The measurement results of Test Example 1 are shown in Table 1.

Claims (14)

Water dispersible nanoparticles composed of an anti-inflammatory agent and a biodegradable polymer. The nanoparticle according to claim 1, comprising 0.1 to 100% by weight of an anti-inflammatory agent relative to the weight of the biodegradable polymer. The nanoparticle according to claim 1 or 2, wherein the average particle size is 10 to 1000 nm. The nanoparticle according to any one of claims 1 to 3, wherein the anti-inflammatory agent is an ionic substance or a fat-soluble substance. The nanoparticle according to claim 4, wherein the anti-inflammatory agent is a cosmetic ingredient, a functional food ingredient, a quasi-drug ingredient, or a pharmaceutical ingredient. The nanoparticle according to any one of claims 1 to 5, wherein the anti-inflammatory agent is glycyrrhetinic acid. The nanoparticle according to any one of claims 1 to 6, wherein the biodegradable polymer is a protein. The nano protein according to claim 7, wherein the protein is at least one selected from the group consisting of collagen, gelatin, acid-treated gelatin, albumin, ovalbumin, ovalbumin, casein, transferrin, globulin, fibroin, fibrin, laminin, fibronectin, or vitronectin. particle. 9. The nanoparticle according to claim 7 or 8, wherein the protein is crosslinked during and / or after the formation of the nanoparticle. The nanoparticle according to claim 9, wherein a cross-linking treatment is performed using transglutaminase. Casein nanoparticles prepared by the following steps (a) to (c).

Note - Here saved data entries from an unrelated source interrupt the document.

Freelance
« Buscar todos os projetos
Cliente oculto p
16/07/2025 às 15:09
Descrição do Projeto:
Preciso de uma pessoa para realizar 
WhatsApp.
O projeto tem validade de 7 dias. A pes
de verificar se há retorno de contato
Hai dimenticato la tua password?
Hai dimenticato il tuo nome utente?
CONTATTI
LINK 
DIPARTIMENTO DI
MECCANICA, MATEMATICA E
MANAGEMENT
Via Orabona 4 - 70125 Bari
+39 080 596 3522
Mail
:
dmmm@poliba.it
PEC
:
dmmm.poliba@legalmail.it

(A) mixing casein with a basic aqueous medium having a pH of 8 or more and less than 11;
(B) adding at least one anti-inflammatory agent to the solution obtained in step (a); and (c) injecting the solution obtained in step (b) into an acidic aqueous medium having a pH of 3.5 to 7.5. : Casein nanoparticles prepared by the following steps (a) to (c).

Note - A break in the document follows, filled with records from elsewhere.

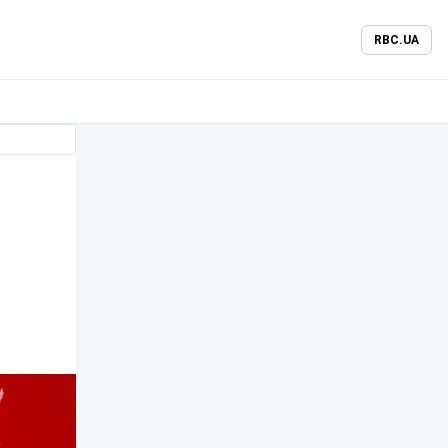
RBC.UA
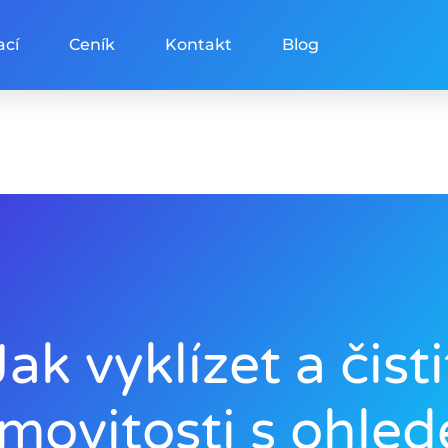
ací
Ceník
Kontakt
Blog
Jak vyklízet a čisti
movitosti s ohle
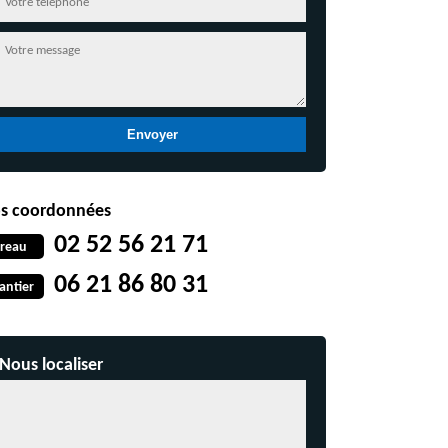
s coordonnées
02 52 56 21 71
reau
06 21 86 80 31
antier
Nous localiser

(A) mixing casein with a basic aqueous medium having a pH of 8 or more and less than 11;
(B) adding at least one anti-inflammatory agent to the solution obtained in step (a); and (c) stirring the solution obtained in step (b) while adjusting the pH of the solution from the isoelectric point. Lowering to pH 1 or more away: A drug delivery agent comprising the nanoparticle according to claim 1. It is used as a transdermal absorption agent, a topical therapeutic agent, an oral therapeutic agent, intradermal injection, subcutaneous injection, intramuscular injection, intravenous injection, cosmetics, quasi-drugs, functional foods or supplements. Drug delivery agent.